At the faculty meeting last Thursday, Jaffe's presentation included the statement: "We remain committed to liberal arts education." But as the Justice's recent editorial wrote and Professor Koloski-Ostrow and Andrea reminded me last weekend, classical languages and literature are the basis of everything studied in a liberal arts environment. Hopefully, Jaffe will eventually realize, as many of us have already, that no new business and economics professors or any trendy, diversity-themed courses can replace the foundation of Western society.

Andrea told me she originally thought to apply to Brandeis after reading the classical studies offerings in the bulletin. Though she saw the department is tiny compared to others, she was excited by what she read: a small, dedicated group of professors teaching about antiquity in exciting ways. But now, she's just disappointed with this university.

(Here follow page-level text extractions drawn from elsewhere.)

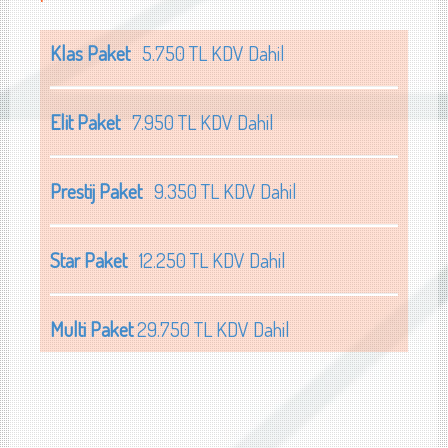
Klas Paket
5.750 TL KDV Dahil
Elit Paket
7.950 TL KDV Dahil
Prestij Paket
9.350 TL KDV Dahil
Star Paket
12.250 TL KDV Dahil
Multi Paket
29.750 TL KDV Dahil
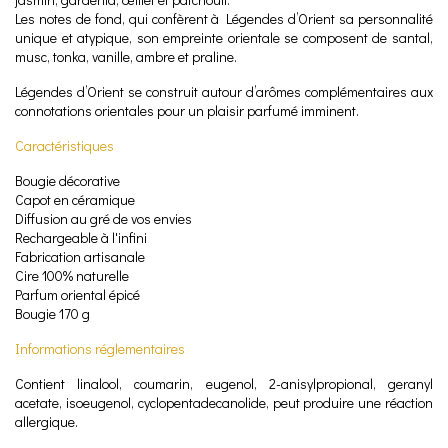
Les notes de fond, qui confèrent à Légendes d’Orient sa personnalité
unique et atypique, son empreinte orientale se composent de santal,
musc, tonka, vanille, ambre et praline.
Légendes d’Orient se construit autour d’arômes complémentaires aux
connotations orientales pour un plaisir parfumé imminent.
Caractéristiques
Bougie décorative
Capot en céramique
Diffusion au gré de vos envies
Rechargeable à l'infini
Fabrication artisanale
Cire 100% naturelle
Parfum oriental épicé
Bougie 170 g
Informations réglementaires
Contient linalool, coumarin, eugenol, 2-anisylpropional, geranyl
acetate, isoeugenol, cyclopentadecanolide, peut produire une réaction
allergique.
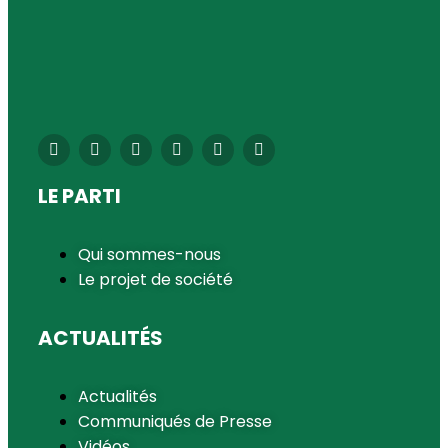
LE PARTI
Qui sommes-nous
Le projet de société
ACTUALITÉS
Actualités
Communiqués de Presse
Vidéos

Professor Koloski-Ostrow also said in our e-mail conversation that the best way right now for students to preserve, even defend the classical studies department is to enroll in courses. Studying classics isn't entirely ancient languages and untranslated epics, it's about the greatest artistic, dramatic, literary, political and scientific achievements in human history (and many courses are conducted in modern English). I signed up for Professor Koloski-Ostrow's course "Pompeii: Life in the Shadow of Vesuvius." She said it was "one bright spot in all of this grim darkness on the horizon." My reason for enrolling in this class was largely out of interest in its subject, but also to take a defiant stand against efforts to move Brandeis' curriculum away from its liberal-arts tradition.

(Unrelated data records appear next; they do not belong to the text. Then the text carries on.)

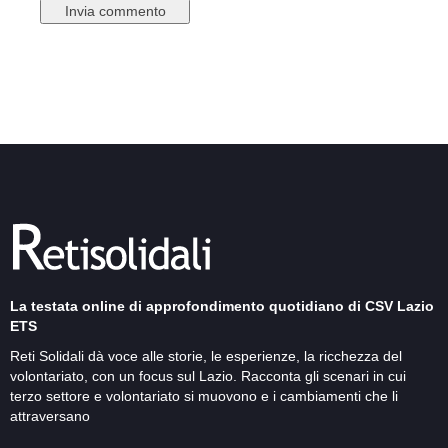
La testata online di approfondimento quotidiano di CSV Lazio
ETS
Reti Solidali dà voce alle storie, le esperienze, la ricchezza del
volontariato, con un focus sul Lazio. Racconta gli scenari in cui
terzo settore e volontariato si muovono e i cambiamenti che li
attraversano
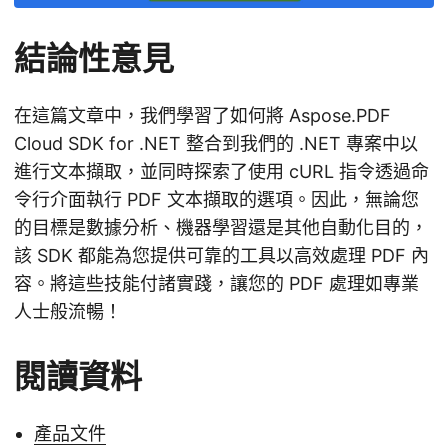
結論性意見
在這篇文章中，我們學習了如何將 Aspose.PDF
Cloud SDK for .NET 整合到我們的 .NET 專案中以
進行文本擷取，並同時探索了使用 cURL 指令透過命
令行介面執行 PDF 文本擷取的選項。因此，無論您
的目標是數據分析、機器學習還是其他自動化目的，
該 SDK 都能為您提供可靠的工具以高效處理 PDF 內
容。將這些技能付諸實踐，讓您的 PDF 處理如專業
人士般流暢！
閱讀資料
產品文件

Jaffe, in formulating most of his initiatives, often measures Brandeis against its peer institutions. Of course, many of them have more financial resources than we, but eliminating the essence of the liberal arts would lower our stature among competing institutions. "If, at the end of the day, we conclude that my proposals on balance do more harm than good," Jaffe told me, "then we will certainly not pursue them." One can only hope.